START Selected excerpt
|WU, MINGQUAN - Institute Of Remote Sensing And Digital Earth, Chinese Academy Of Sciences
|SONG, XIAOYU - Institute Of Remote Sensing And Digital Earth, Chinese Academy Of Sciences
|HUANG, WENJIANG - Institute Of Remote Sensing And Digital Earth, Chinese Academy Of Sciences
|NIU, ZHENG - Institute Of Remote Sensing And Digital Earth, Chinese Academy Of Sciences
|WANG, CHANGYAO - Institute Of Remote Sensing And Digital Earth, Chinese Academy Of Sciences
|WANG, LI - Institute Of Remote Sensing And Digital Earth, Chinese Academy Of Sciences
Submitted to: Remote Sensing
Publication Type: Peer Reviewed Journal
Publication Acceptance Date: 3/2/2017
Publication Date: 3/4/2017
Citation: Wu, M., Yang, C., Song, X., Hoffmann, W.C., Huang, W., Niu, Z., Wang, C., Wang, L. 2017. Evaluation of orthomosics and digital surface models derived from aerial imagery for crop mapping. Remote Sensing. doi:10.3390/rs9030239.
Interpretive Summary: Aerial imagery acquired by consumer-grade cameras is being increasingly used for crop mapping and assessment. This study used imagery from a normal color camera and a near-infrared camera to measure crop height and identify crops. Crop height was extracted from the digital surface models generated from aerial images. Two image classification methods were used to identify crop types from the mosaicked imagery and crop height. Results showed crops could be identified with overall accuracy values of 78.5% and 97.5% depending on the classification method. The findings from this study indicate that classification methods have a more significant effect on classification results than canopy height, though additional height information from aerial imagery has the potential to improve crop classification accuracy.
Technical Abstract: Orthomosics derived from aerial imagery acquired by consumer-grade cameras have been used for crop mapping. However, digital surface models (DSM) derived from aerial imagery have not been evaluated for this application. In this study, a novel method was proposed to extract crop height from DSM and to evaluate the orthomosics and crop height for crop mapping. Crop height was extracted by subtracting the DSM derived during the crop growing season from that derived after crops were harvested. Then crops were identified from four-band aerial imagery (blue, green, red and near-infrared) and crop height using an object-based classification method and a maximum likelihood method. The results showed that the extracted crop height had a very high linear correlation with field measured crop height with an R-squared value of 0.981. For the object-based method, crops could be identified from the four-band airborne imagery and crop height with an overall accuracy of 97.50% and a kappa coefficient of 0.9545, which were 2.52% and 0.044 higher than those without crop height. For maximum likelihood, crops could be mapped from the four-band airborne imagery and crop height with an overall accuracy of 78.52% and a kappa coefficient of 0.6658, which were 2.63% and 0.034 higher than those without crop height.
END Selected excerpt
START Data
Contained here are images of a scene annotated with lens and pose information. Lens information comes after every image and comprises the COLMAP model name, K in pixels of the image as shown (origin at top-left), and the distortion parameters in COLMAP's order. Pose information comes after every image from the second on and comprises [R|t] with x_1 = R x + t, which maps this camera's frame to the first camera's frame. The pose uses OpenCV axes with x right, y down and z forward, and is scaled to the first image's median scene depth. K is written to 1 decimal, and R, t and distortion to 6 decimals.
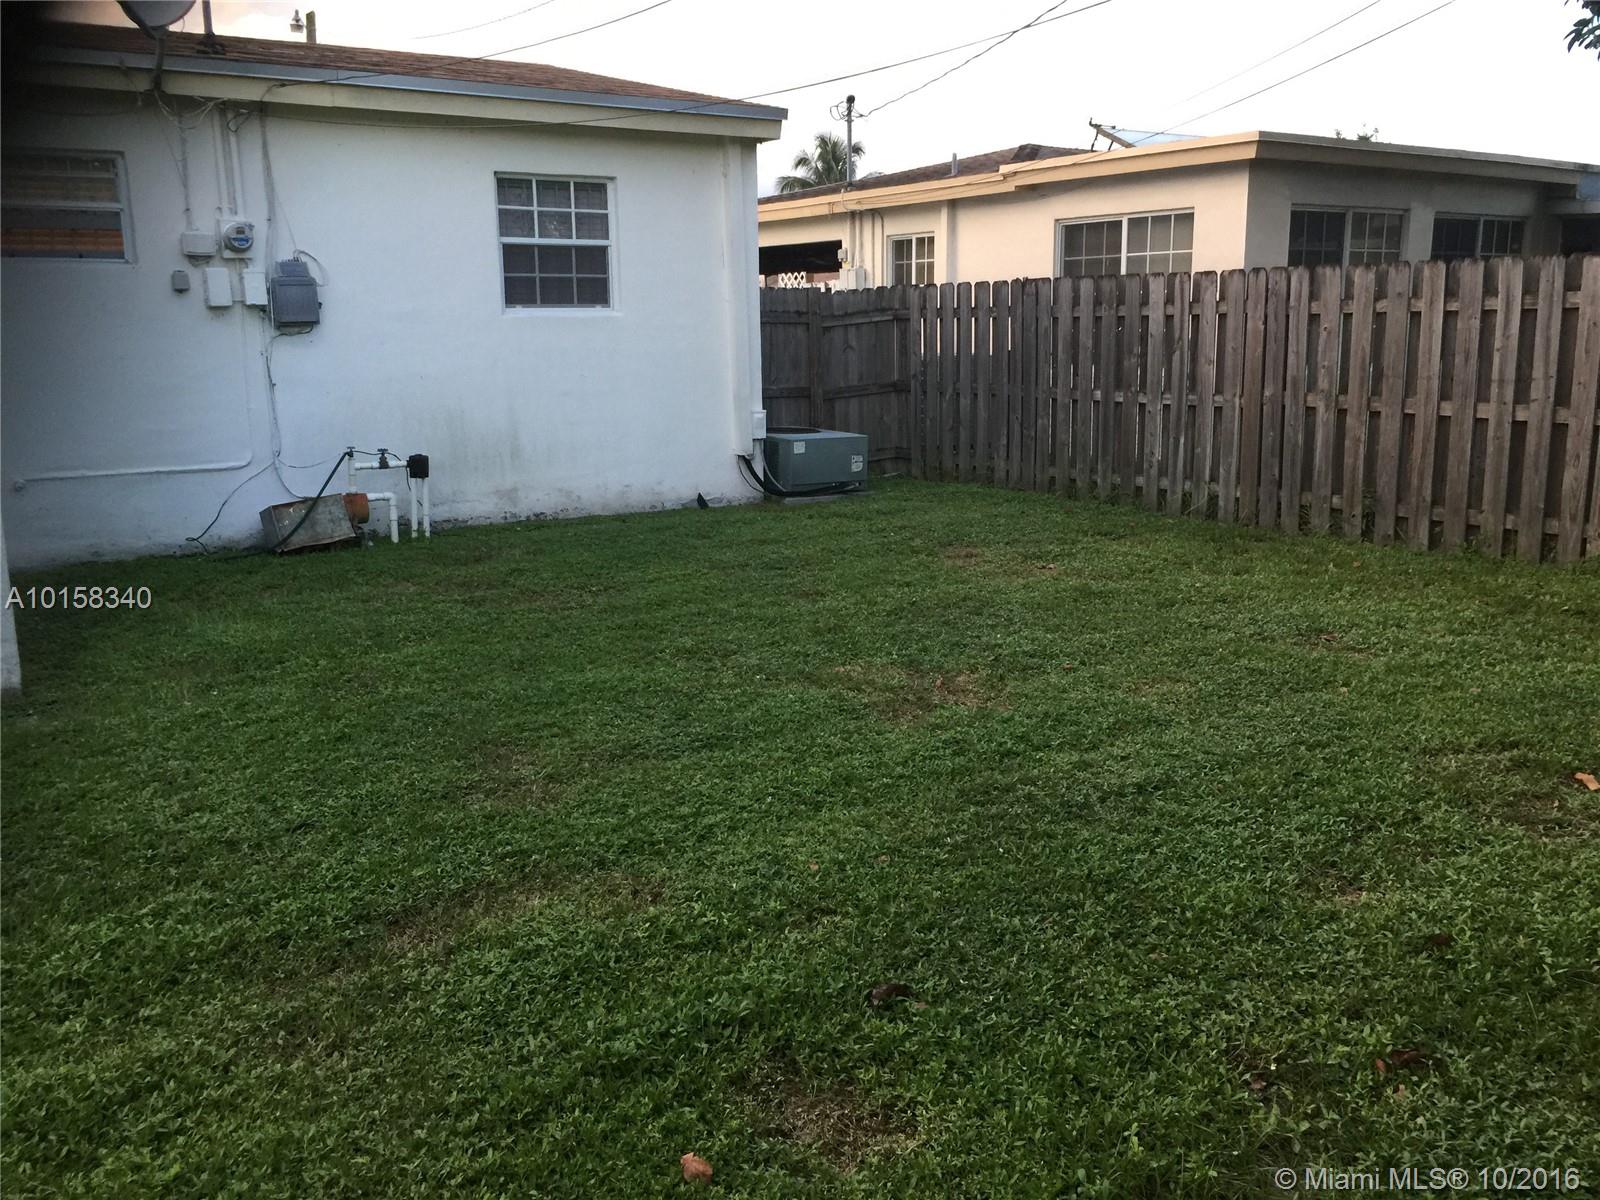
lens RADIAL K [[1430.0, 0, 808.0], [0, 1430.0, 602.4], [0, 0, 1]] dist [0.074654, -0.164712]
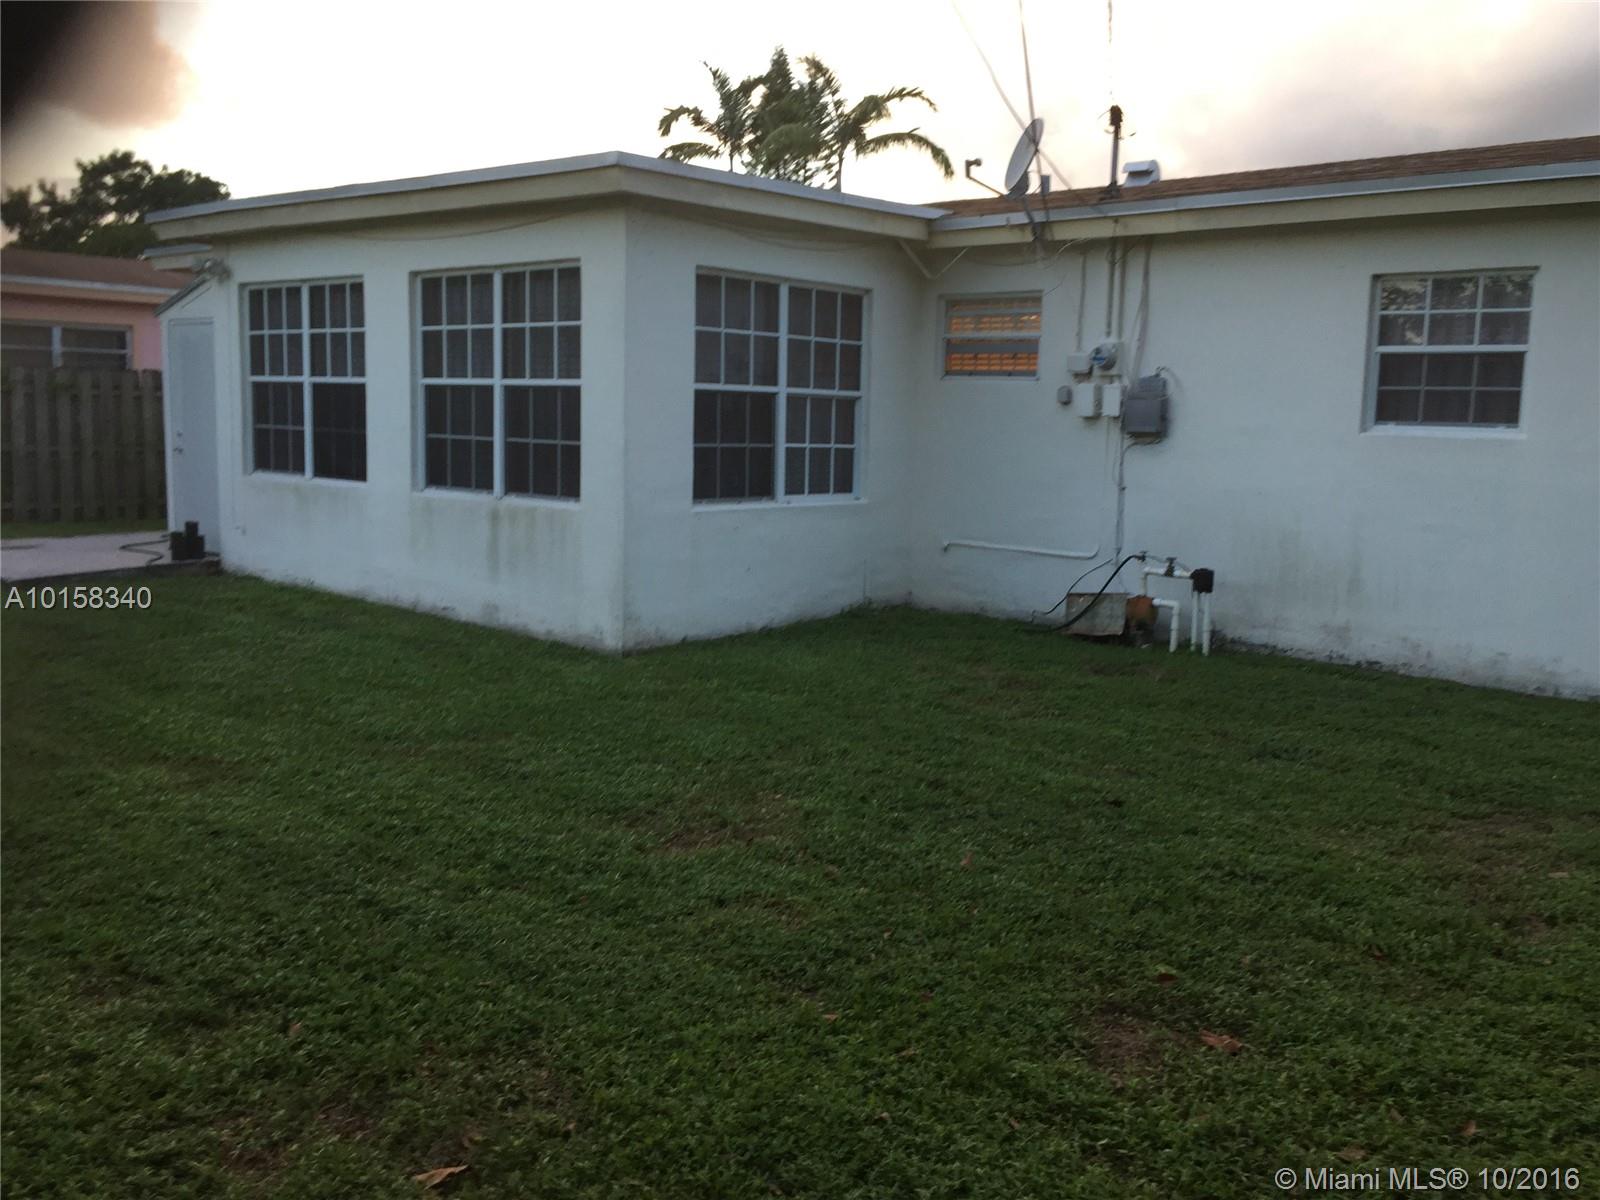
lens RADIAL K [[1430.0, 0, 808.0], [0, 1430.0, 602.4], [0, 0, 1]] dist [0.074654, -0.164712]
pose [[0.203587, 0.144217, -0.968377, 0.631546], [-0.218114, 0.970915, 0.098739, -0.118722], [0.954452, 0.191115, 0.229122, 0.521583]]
END Data
START Data
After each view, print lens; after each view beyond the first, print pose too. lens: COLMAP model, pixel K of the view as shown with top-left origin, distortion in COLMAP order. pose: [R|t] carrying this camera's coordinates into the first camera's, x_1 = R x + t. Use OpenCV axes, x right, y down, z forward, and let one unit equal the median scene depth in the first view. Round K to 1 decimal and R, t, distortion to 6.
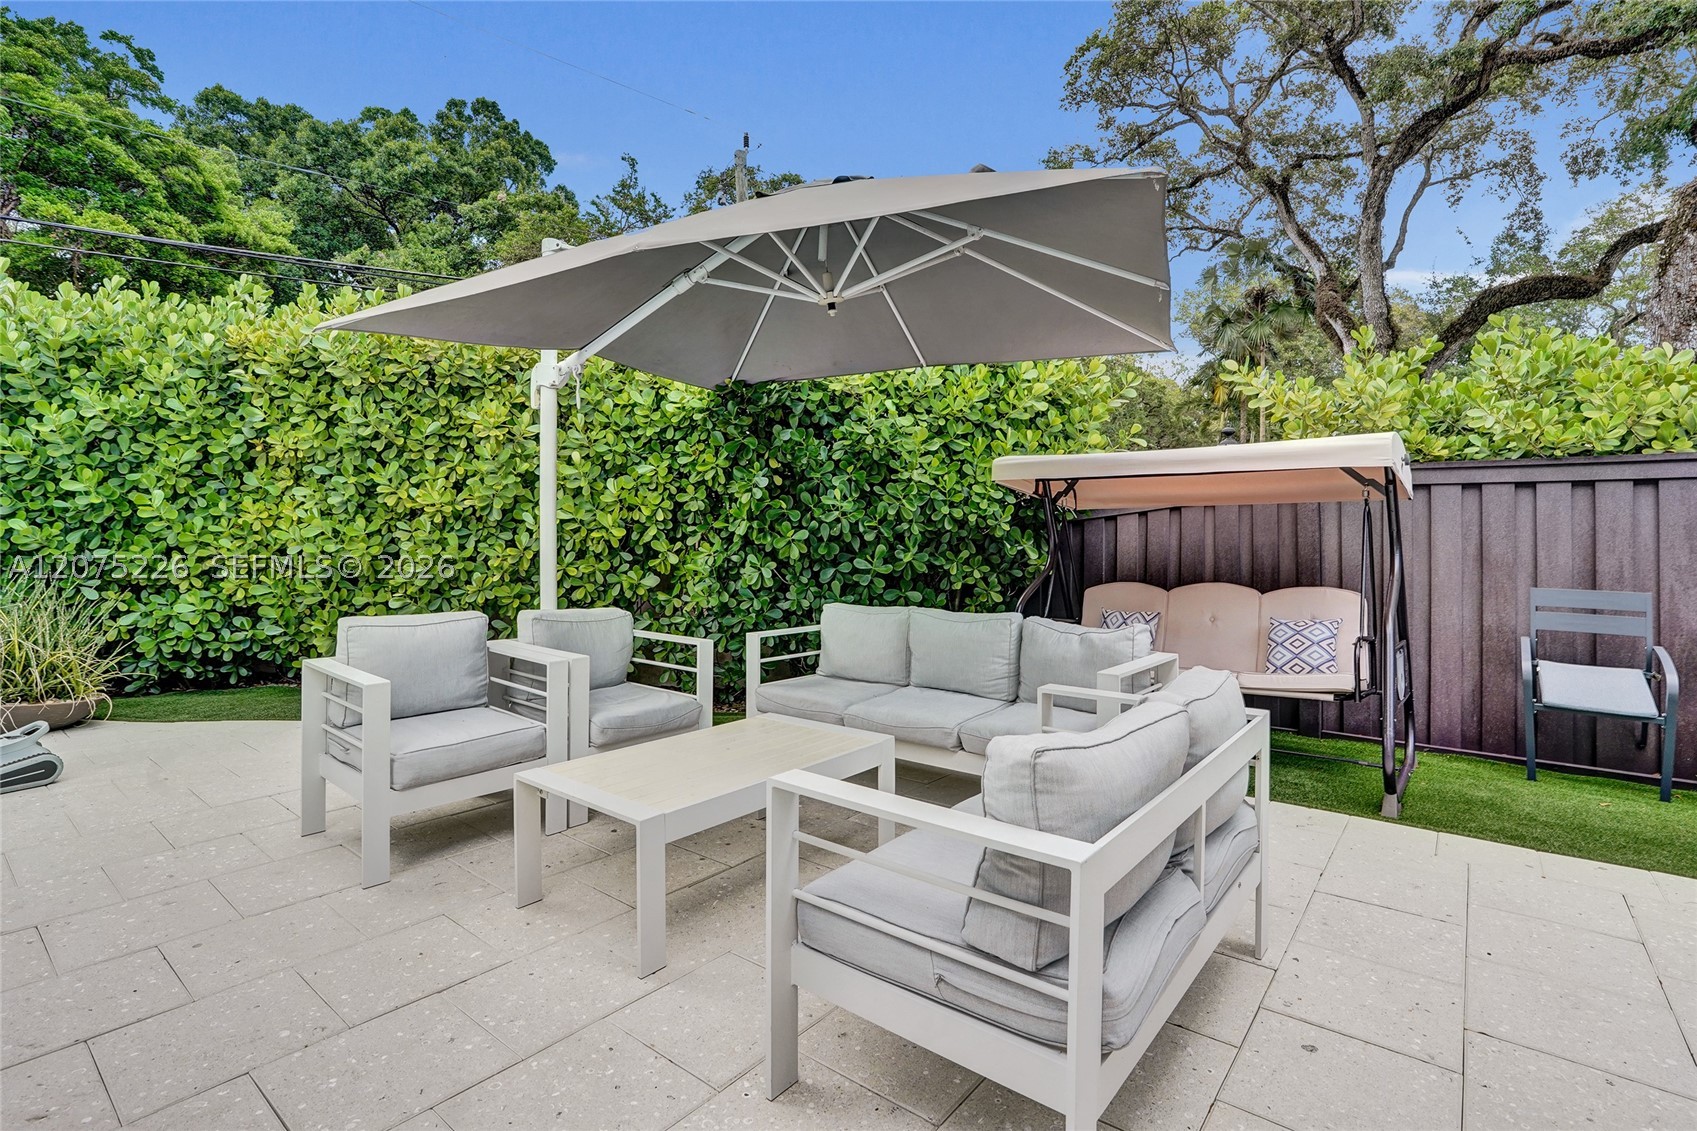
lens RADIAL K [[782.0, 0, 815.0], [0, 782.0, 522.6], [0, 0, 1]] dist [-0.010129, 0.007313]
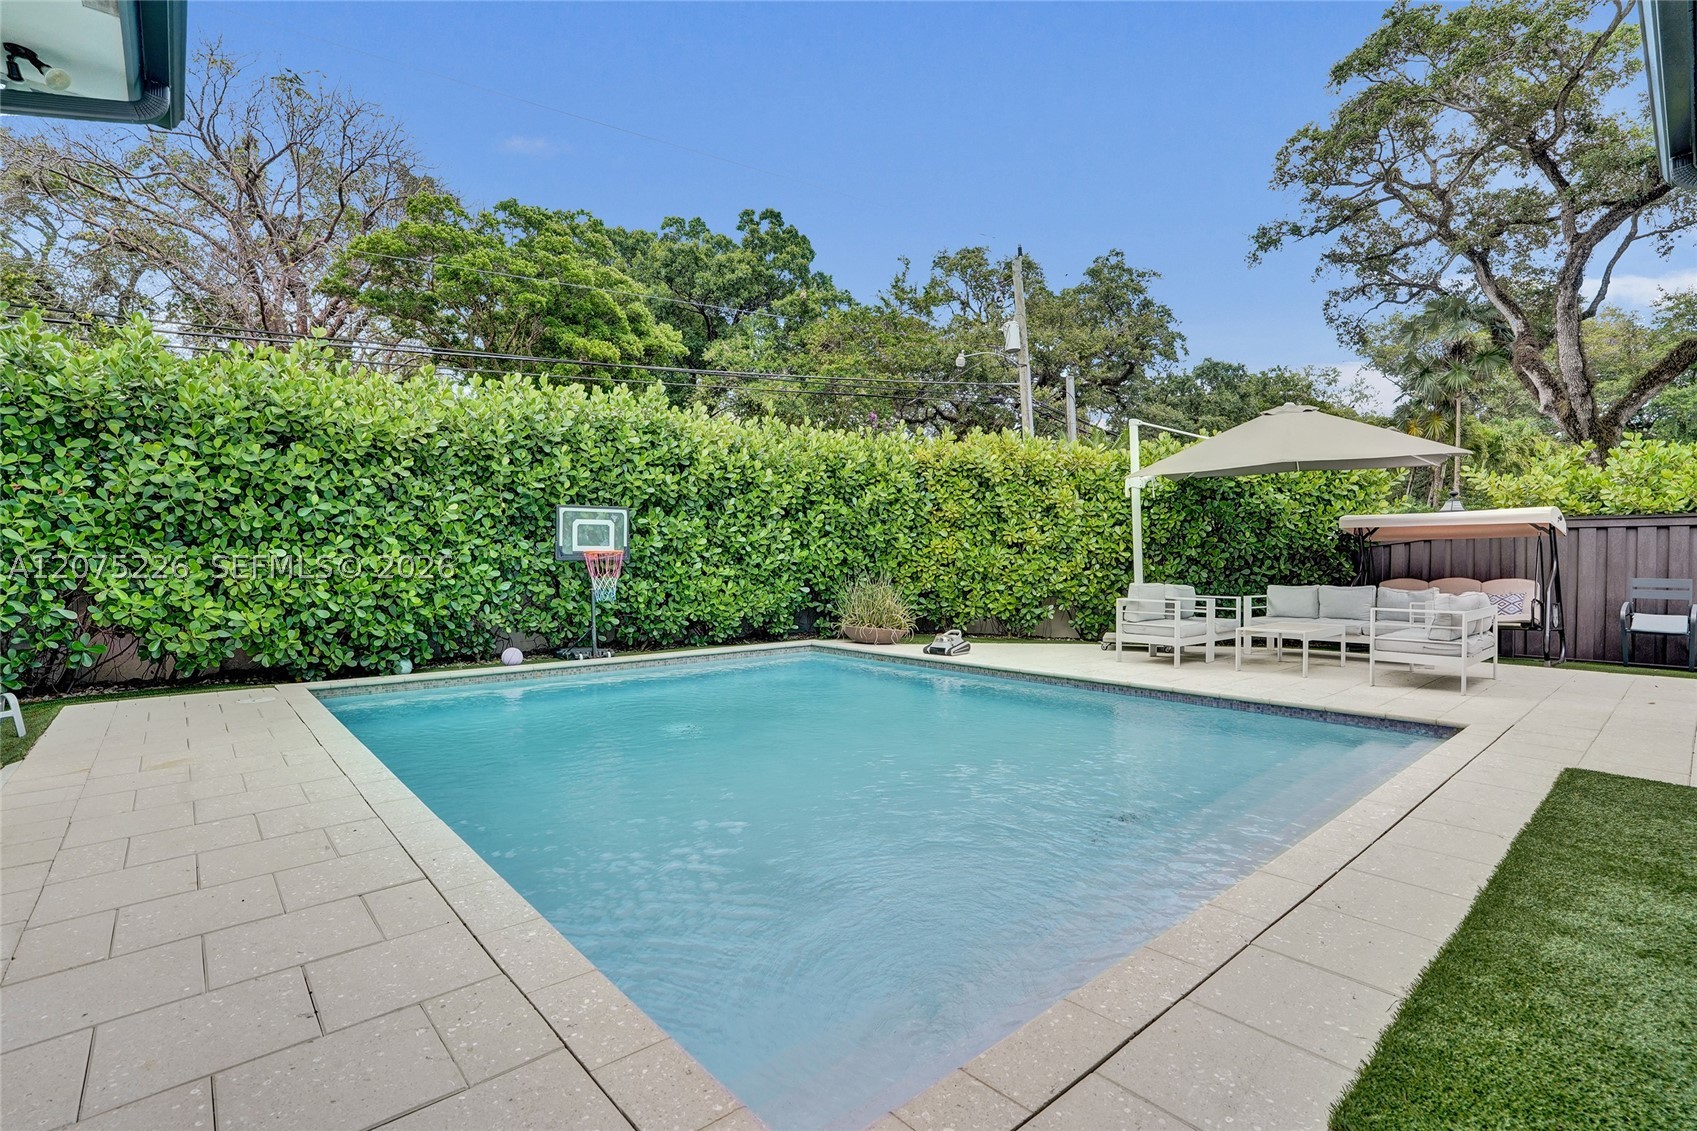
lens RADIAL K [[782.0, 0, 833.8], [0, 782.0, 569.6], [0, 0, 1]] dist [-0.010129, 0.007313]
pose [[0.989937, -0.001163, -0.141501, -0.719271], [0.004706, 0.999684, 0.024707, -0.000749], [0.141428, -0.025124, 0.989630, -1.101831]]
END Data
__Study questions__:
1/ From the crop mapping study summary, pull out the stretch from "Interpretive Summary: Aerial" through "crop classification accuracy.".
2/ Answer these questions using the crop mapping study summary.
(a) What publication acceptance date is listed?
(b) What R-squared value did the extracted crop height have against field-measured crop height?
(c) What kappa coefficient did the object-based method reach using the four-band imagery and crop height?

__Responses to the tasks__:
1/
Interpretive Summary: Aerial imagery acquired by consumer-grade cameras is being increasingly used for crop mapping and assessment. This study used imagery from a normal color camera and a near-infrared camera to measure crop height and identify crops. Crop height was extracted from the digital surface models generated from aerial images. Two image classification methods were used to identify crop types from the mosaicked imagery and crop height. Results showed crops could be identified with overall accuracy values of 78.5% and 97.5% depending on the classification method. The findings from this study indicate that classification methods have a more significant effect on classification results than canopy height, though additional height information from aerial imagery has the potential to improve crop classification accuracy.

2/
(a) 3/2/2017
(b) 0.981
(c) 0.9545